PESHAWAR, Dec 22 (INP): The Afghan refugees are strongly worried about their forcible expulsion from Pakistan after the neighboring country issued a month long deadline to the refugees residing in its northwestern Khyber Pakhtunkhwa (KPK) province.
The refugees asked the Afghan government to discuss the issue with Pakistan’s government and help them stay in the country.
“We don’t accept this deadline because it is impossible to us,” said Meyakhil, a refugee in Peshawar. “It is very hard for a person who lived here for a decade to collect all his stuff and shift his business within a month.”

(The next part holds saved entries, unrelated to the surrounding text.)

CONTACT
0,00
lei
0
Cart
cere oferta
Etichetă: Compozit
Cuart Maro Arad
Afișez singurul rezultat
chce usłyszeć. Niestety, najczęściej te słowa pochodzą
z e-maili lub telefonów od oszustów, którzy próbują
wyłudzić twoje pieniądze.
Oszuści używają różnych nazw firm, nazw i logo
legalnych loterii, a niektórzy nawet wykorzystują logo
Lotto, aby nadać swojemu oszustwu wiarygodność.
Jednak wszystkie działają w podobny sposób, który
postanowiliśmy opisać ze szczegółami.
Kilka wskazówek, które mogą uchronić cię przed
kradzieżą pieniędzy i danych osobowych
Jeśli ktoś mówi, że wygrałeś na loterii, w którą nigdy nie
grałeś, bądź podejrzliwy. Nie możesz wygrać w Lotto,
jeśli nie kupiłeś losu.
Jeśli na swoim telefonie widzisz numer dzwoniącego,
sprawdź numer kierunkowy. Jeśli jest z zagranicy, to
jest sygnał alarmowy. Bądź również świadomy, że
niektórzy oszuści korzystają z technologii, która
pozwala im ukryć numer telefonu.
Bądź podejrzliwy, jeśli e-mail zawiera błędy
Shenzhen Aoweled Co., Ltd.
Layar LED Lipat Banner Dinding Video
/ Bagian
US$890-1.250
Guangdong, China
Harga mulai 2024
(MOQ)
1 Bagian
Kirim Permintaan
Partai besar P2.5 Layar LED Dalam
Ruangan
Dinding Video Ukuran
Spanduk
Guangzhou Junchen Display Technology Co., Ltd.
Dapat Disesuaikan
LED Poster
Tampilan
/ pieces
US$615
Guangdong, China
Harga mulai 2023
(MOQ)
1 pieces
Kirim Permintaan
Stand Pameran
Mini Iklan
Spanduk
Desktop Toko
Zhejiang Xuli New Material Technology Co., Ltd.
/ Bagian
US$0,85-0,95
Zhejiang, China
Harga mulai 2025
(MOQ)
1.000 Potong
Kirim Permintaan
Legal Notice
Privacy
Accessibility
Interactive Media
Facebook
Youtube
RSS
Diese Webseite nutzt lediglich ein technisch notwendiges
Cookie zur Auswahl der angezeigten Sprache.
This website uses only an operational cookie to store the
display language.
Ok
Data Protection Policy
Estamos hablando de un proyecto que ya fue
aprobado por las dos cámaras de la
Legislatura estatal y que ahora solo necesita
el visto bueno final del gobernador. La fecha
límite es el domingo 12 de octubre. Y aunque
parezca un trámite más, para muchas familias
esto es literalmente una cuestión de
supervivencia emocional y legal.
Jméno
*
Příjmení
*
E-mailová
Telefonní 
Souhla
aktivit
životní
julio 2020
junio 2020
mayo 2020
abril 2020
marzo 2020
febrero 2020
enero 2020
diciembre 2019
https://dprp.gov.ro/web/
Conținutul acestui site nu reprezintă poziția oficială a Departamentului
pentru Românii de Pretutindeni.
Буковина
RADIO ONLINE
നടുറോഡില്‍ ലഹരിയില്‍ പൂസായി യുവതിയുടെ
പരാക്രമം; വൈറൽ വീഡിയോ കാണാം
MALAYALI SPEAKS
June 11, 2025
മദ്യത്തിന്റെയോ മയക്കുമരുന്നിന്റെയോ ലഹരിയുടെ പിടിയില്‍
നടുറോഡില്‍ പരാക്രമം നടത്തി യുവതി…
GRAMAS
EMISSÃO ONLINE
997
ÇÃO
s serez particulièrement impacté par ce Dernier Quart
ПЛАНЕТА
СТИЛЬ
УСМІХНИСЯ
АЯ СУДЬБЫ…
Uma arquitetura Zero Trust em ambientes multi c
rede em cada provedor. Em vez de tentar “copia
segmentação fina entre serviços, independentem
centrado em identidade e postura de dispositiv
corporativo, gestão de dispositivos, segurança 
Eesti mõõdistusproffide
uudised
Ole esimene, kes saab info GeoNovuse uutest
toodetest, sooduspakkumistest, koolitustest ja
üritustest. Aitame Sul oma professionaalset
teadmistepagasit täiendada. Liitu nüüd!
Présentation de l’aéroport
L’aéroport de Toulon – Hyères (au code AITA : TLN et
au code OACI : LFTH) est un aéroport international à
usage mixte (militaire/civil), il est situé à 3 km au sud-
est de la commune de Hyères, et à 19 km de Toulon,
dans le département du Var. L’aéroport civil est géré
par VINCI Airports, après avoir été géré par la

The deadline by KPK provincial government came after the terrorists attacked an Army-run school in Peshawar killing at least 145 people, including 132 children. The horrific attack was claimed by Tehreek-i-Taliban Pakistan (TTP) but Pakistan’s government claimed that the mastermind of Peshawar attack was in Afghanistan.
“The provincial cabinet has decided to expel all Afghan refugees within 30 days,” KPK government spokesman Mushtaq Ghani said. “Time has come for the federal government to take practical steps for the repatriation of the refugees.”
Ghani added the Afghan refugees must now return home because they were a major burden on Pakistan.
But the United Nations High Commissioner for Refugees (UNHCR) spokesman in Pakistan, Qaiser Afridi, said that based on the trilateral decision between Afghanistan, Pakistan and UN, the Afghan refugees are allowed to stay in Pakistan until the end of 2015.
According to UN statistics, nearly three million Afghan refugees are currently residing in Pakistan; of them, only about 1.5 million people are registered with Pakistan’s government.